*** Opening of Text shown ***

In fact, thats the real problem...


----------



## Irons

jimdoc said:


> I was thinking of thiourea with the CLS.
> Has anyone else tried using CLS from action mining,
> or tried leaching with electro-precipitation?
> The CLS manual also shows a zinc precipitation unit,
> and ion exchange resins that look interesting.
> And in his dvd he shows an activated carbon filter
> that traps the metals, I was thinking if you would be
> able to make something like that from a pool filter?



Thiourea is very toxic. Don't even think of using it.

http://www.scorecard.org/chemical-profiles/html/thiourea.html

HEALTH EFFECTS

Probable routes of human exposure to thiourea are inhalation, ingestion, and dermal contact.

Non-Cancer: Skin sensitivity in the form of eruptions may occur from repeated contact with thiourea. Thiourea may cause toxic effects on the blood system including bone marrow toxicity and reduction in red blood cells, white blood cells, and platelets. Enlargement of the thyroid (goiter) and spleen has also been reported from exposure to thiourea (HSDB, 1995; Sittig, 1991). The United States Environmental Protection Agency (U.S. EPA) has not established a Reference Concentration (RfC) or an oral Reference Dose (RfD) for thiourea (U.S. EPA, 1995a).

Cancer: There is evidence from studies in experimental animals that thiourea causes liver and thyroid tumors. The U.S. EPA has classified thiourea in Group B2: Probable human carcinogen (U.S. EPA, 1995a). The International Agency for Research on Cancer has classified thiourea in Group 2B: Possibly carcinogenic to humans, based upon sufficient evidence in animals and inadequate data in humans (IARC, 1987a).

The State of California has determined under Proposition 65 that thiourea is a carcinogen (CCR, 1996). The inhalation potency factor that has been used as a basis for regulatory action in California is 2.1 x 10-5 (microgram per cubic meter)-1 (OEHHA, 1994). In other words, the potential excess cancer risk for a person exposed over a lifetime to 1 microgram per cubic meter of thiourea is estimated to be no greater than 21 in 1 million. The oral potency factor that has been used as a basis for regulatory action in California is 7.2 x 10-2 (milligram per kilogram per day)-1 (OEHHA, 1994).


----------



## Anonymous

I must be missing something. If calcium sulfate drops out wouldn't that leave you with nitric solution? That you could just decant off?


----------



## lazersteve

122964 said:


> I must be missing something. If calcium sulfate drops out wouldn't that leave you with nitric solution? That you could just decant off?



What Noxx is referring to is the fact that the calcium sulfate formed literally absorbs all the liquid along with the bulk of the nitric acid (what doesn't get absorbed goes up in smoke).

*** Close of Text shown ***

*Assignment:* From the forum thread above, copy the passage starting at "http://www.scorecard.org/chemical-profiles/html/thiourea.html" and ending at "thiourea (U.S. EPA, 1995a)." word for word.

*** Opening of Provided information ***

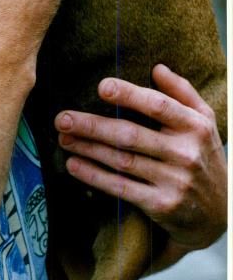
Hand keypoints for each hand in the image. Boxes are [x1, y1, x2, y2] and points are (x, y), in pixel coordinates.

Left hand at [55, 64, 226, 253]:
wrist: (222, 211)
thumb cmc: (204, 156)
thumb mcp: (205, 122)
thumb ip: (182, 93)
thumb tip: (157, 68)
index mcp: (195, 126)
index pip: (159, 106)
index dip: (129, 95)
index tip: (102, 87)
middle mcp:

*** Close of Provided information ***
*** Opening of Provided information ***

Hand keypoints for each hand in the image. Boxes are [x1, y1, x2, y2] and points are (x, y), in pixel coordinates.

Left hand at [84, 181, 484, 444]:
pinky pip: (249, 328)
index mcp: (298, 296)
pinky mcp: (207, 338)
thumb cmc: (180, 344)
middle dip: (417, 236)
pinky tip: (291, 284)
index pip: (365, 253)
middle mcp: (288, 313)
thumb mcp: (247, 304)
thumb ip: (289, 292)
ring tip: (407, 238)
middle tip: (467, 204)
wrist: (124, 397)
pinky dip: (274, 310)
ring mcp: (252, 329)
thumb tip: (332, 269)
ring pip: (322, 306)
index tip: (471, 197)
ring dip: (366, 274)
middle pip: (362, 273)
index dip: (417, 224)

*** Close of Provided information ***
*** Opening of Provided information ***

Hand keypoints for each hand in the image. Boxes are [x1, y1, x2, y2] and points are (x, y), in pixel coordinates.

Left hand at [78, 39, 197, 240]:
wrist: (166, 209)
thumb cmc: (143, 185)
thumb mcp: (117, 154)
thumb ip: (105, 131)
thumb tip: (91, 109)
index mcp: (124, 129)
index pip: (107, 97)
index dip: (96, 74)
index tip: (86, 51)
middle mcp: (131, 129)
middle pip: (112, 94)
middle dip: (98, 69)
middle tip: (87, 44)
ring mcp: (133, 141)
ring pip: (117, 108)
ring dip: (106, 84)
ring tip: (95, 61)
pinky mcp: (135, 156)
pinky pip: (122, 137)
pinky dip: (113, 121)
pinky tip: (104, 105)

*** Close of Provided information ***

*Output of the task:*
http://www.scorecard.org/chemical-profiles/html/thiourea.html

HEALTH EFFECTS

Probable routes of human exposure to thiourea are inhalation, ingestion, and dermal contact.

Non-Cancer: Skin sensitivity in the form of eruptions may occur from repeated contact with thiourea. Thiourea may cause toxic effects on the blood system including bone marrow toxicity and reduction in red blood cells, white blood cells, and platelets. Enlargement of the thyroid (goiter) and spleen has also been reported from exposure to thiourea (HSDB, 1995; Sittig, 1991). The United States Environmental Protection Agency (U.S. EPA) has not established a Reference Concentration (RfC) or an oral Reference Dose (RfD) for thiourea (U.S. EPA, 1995a).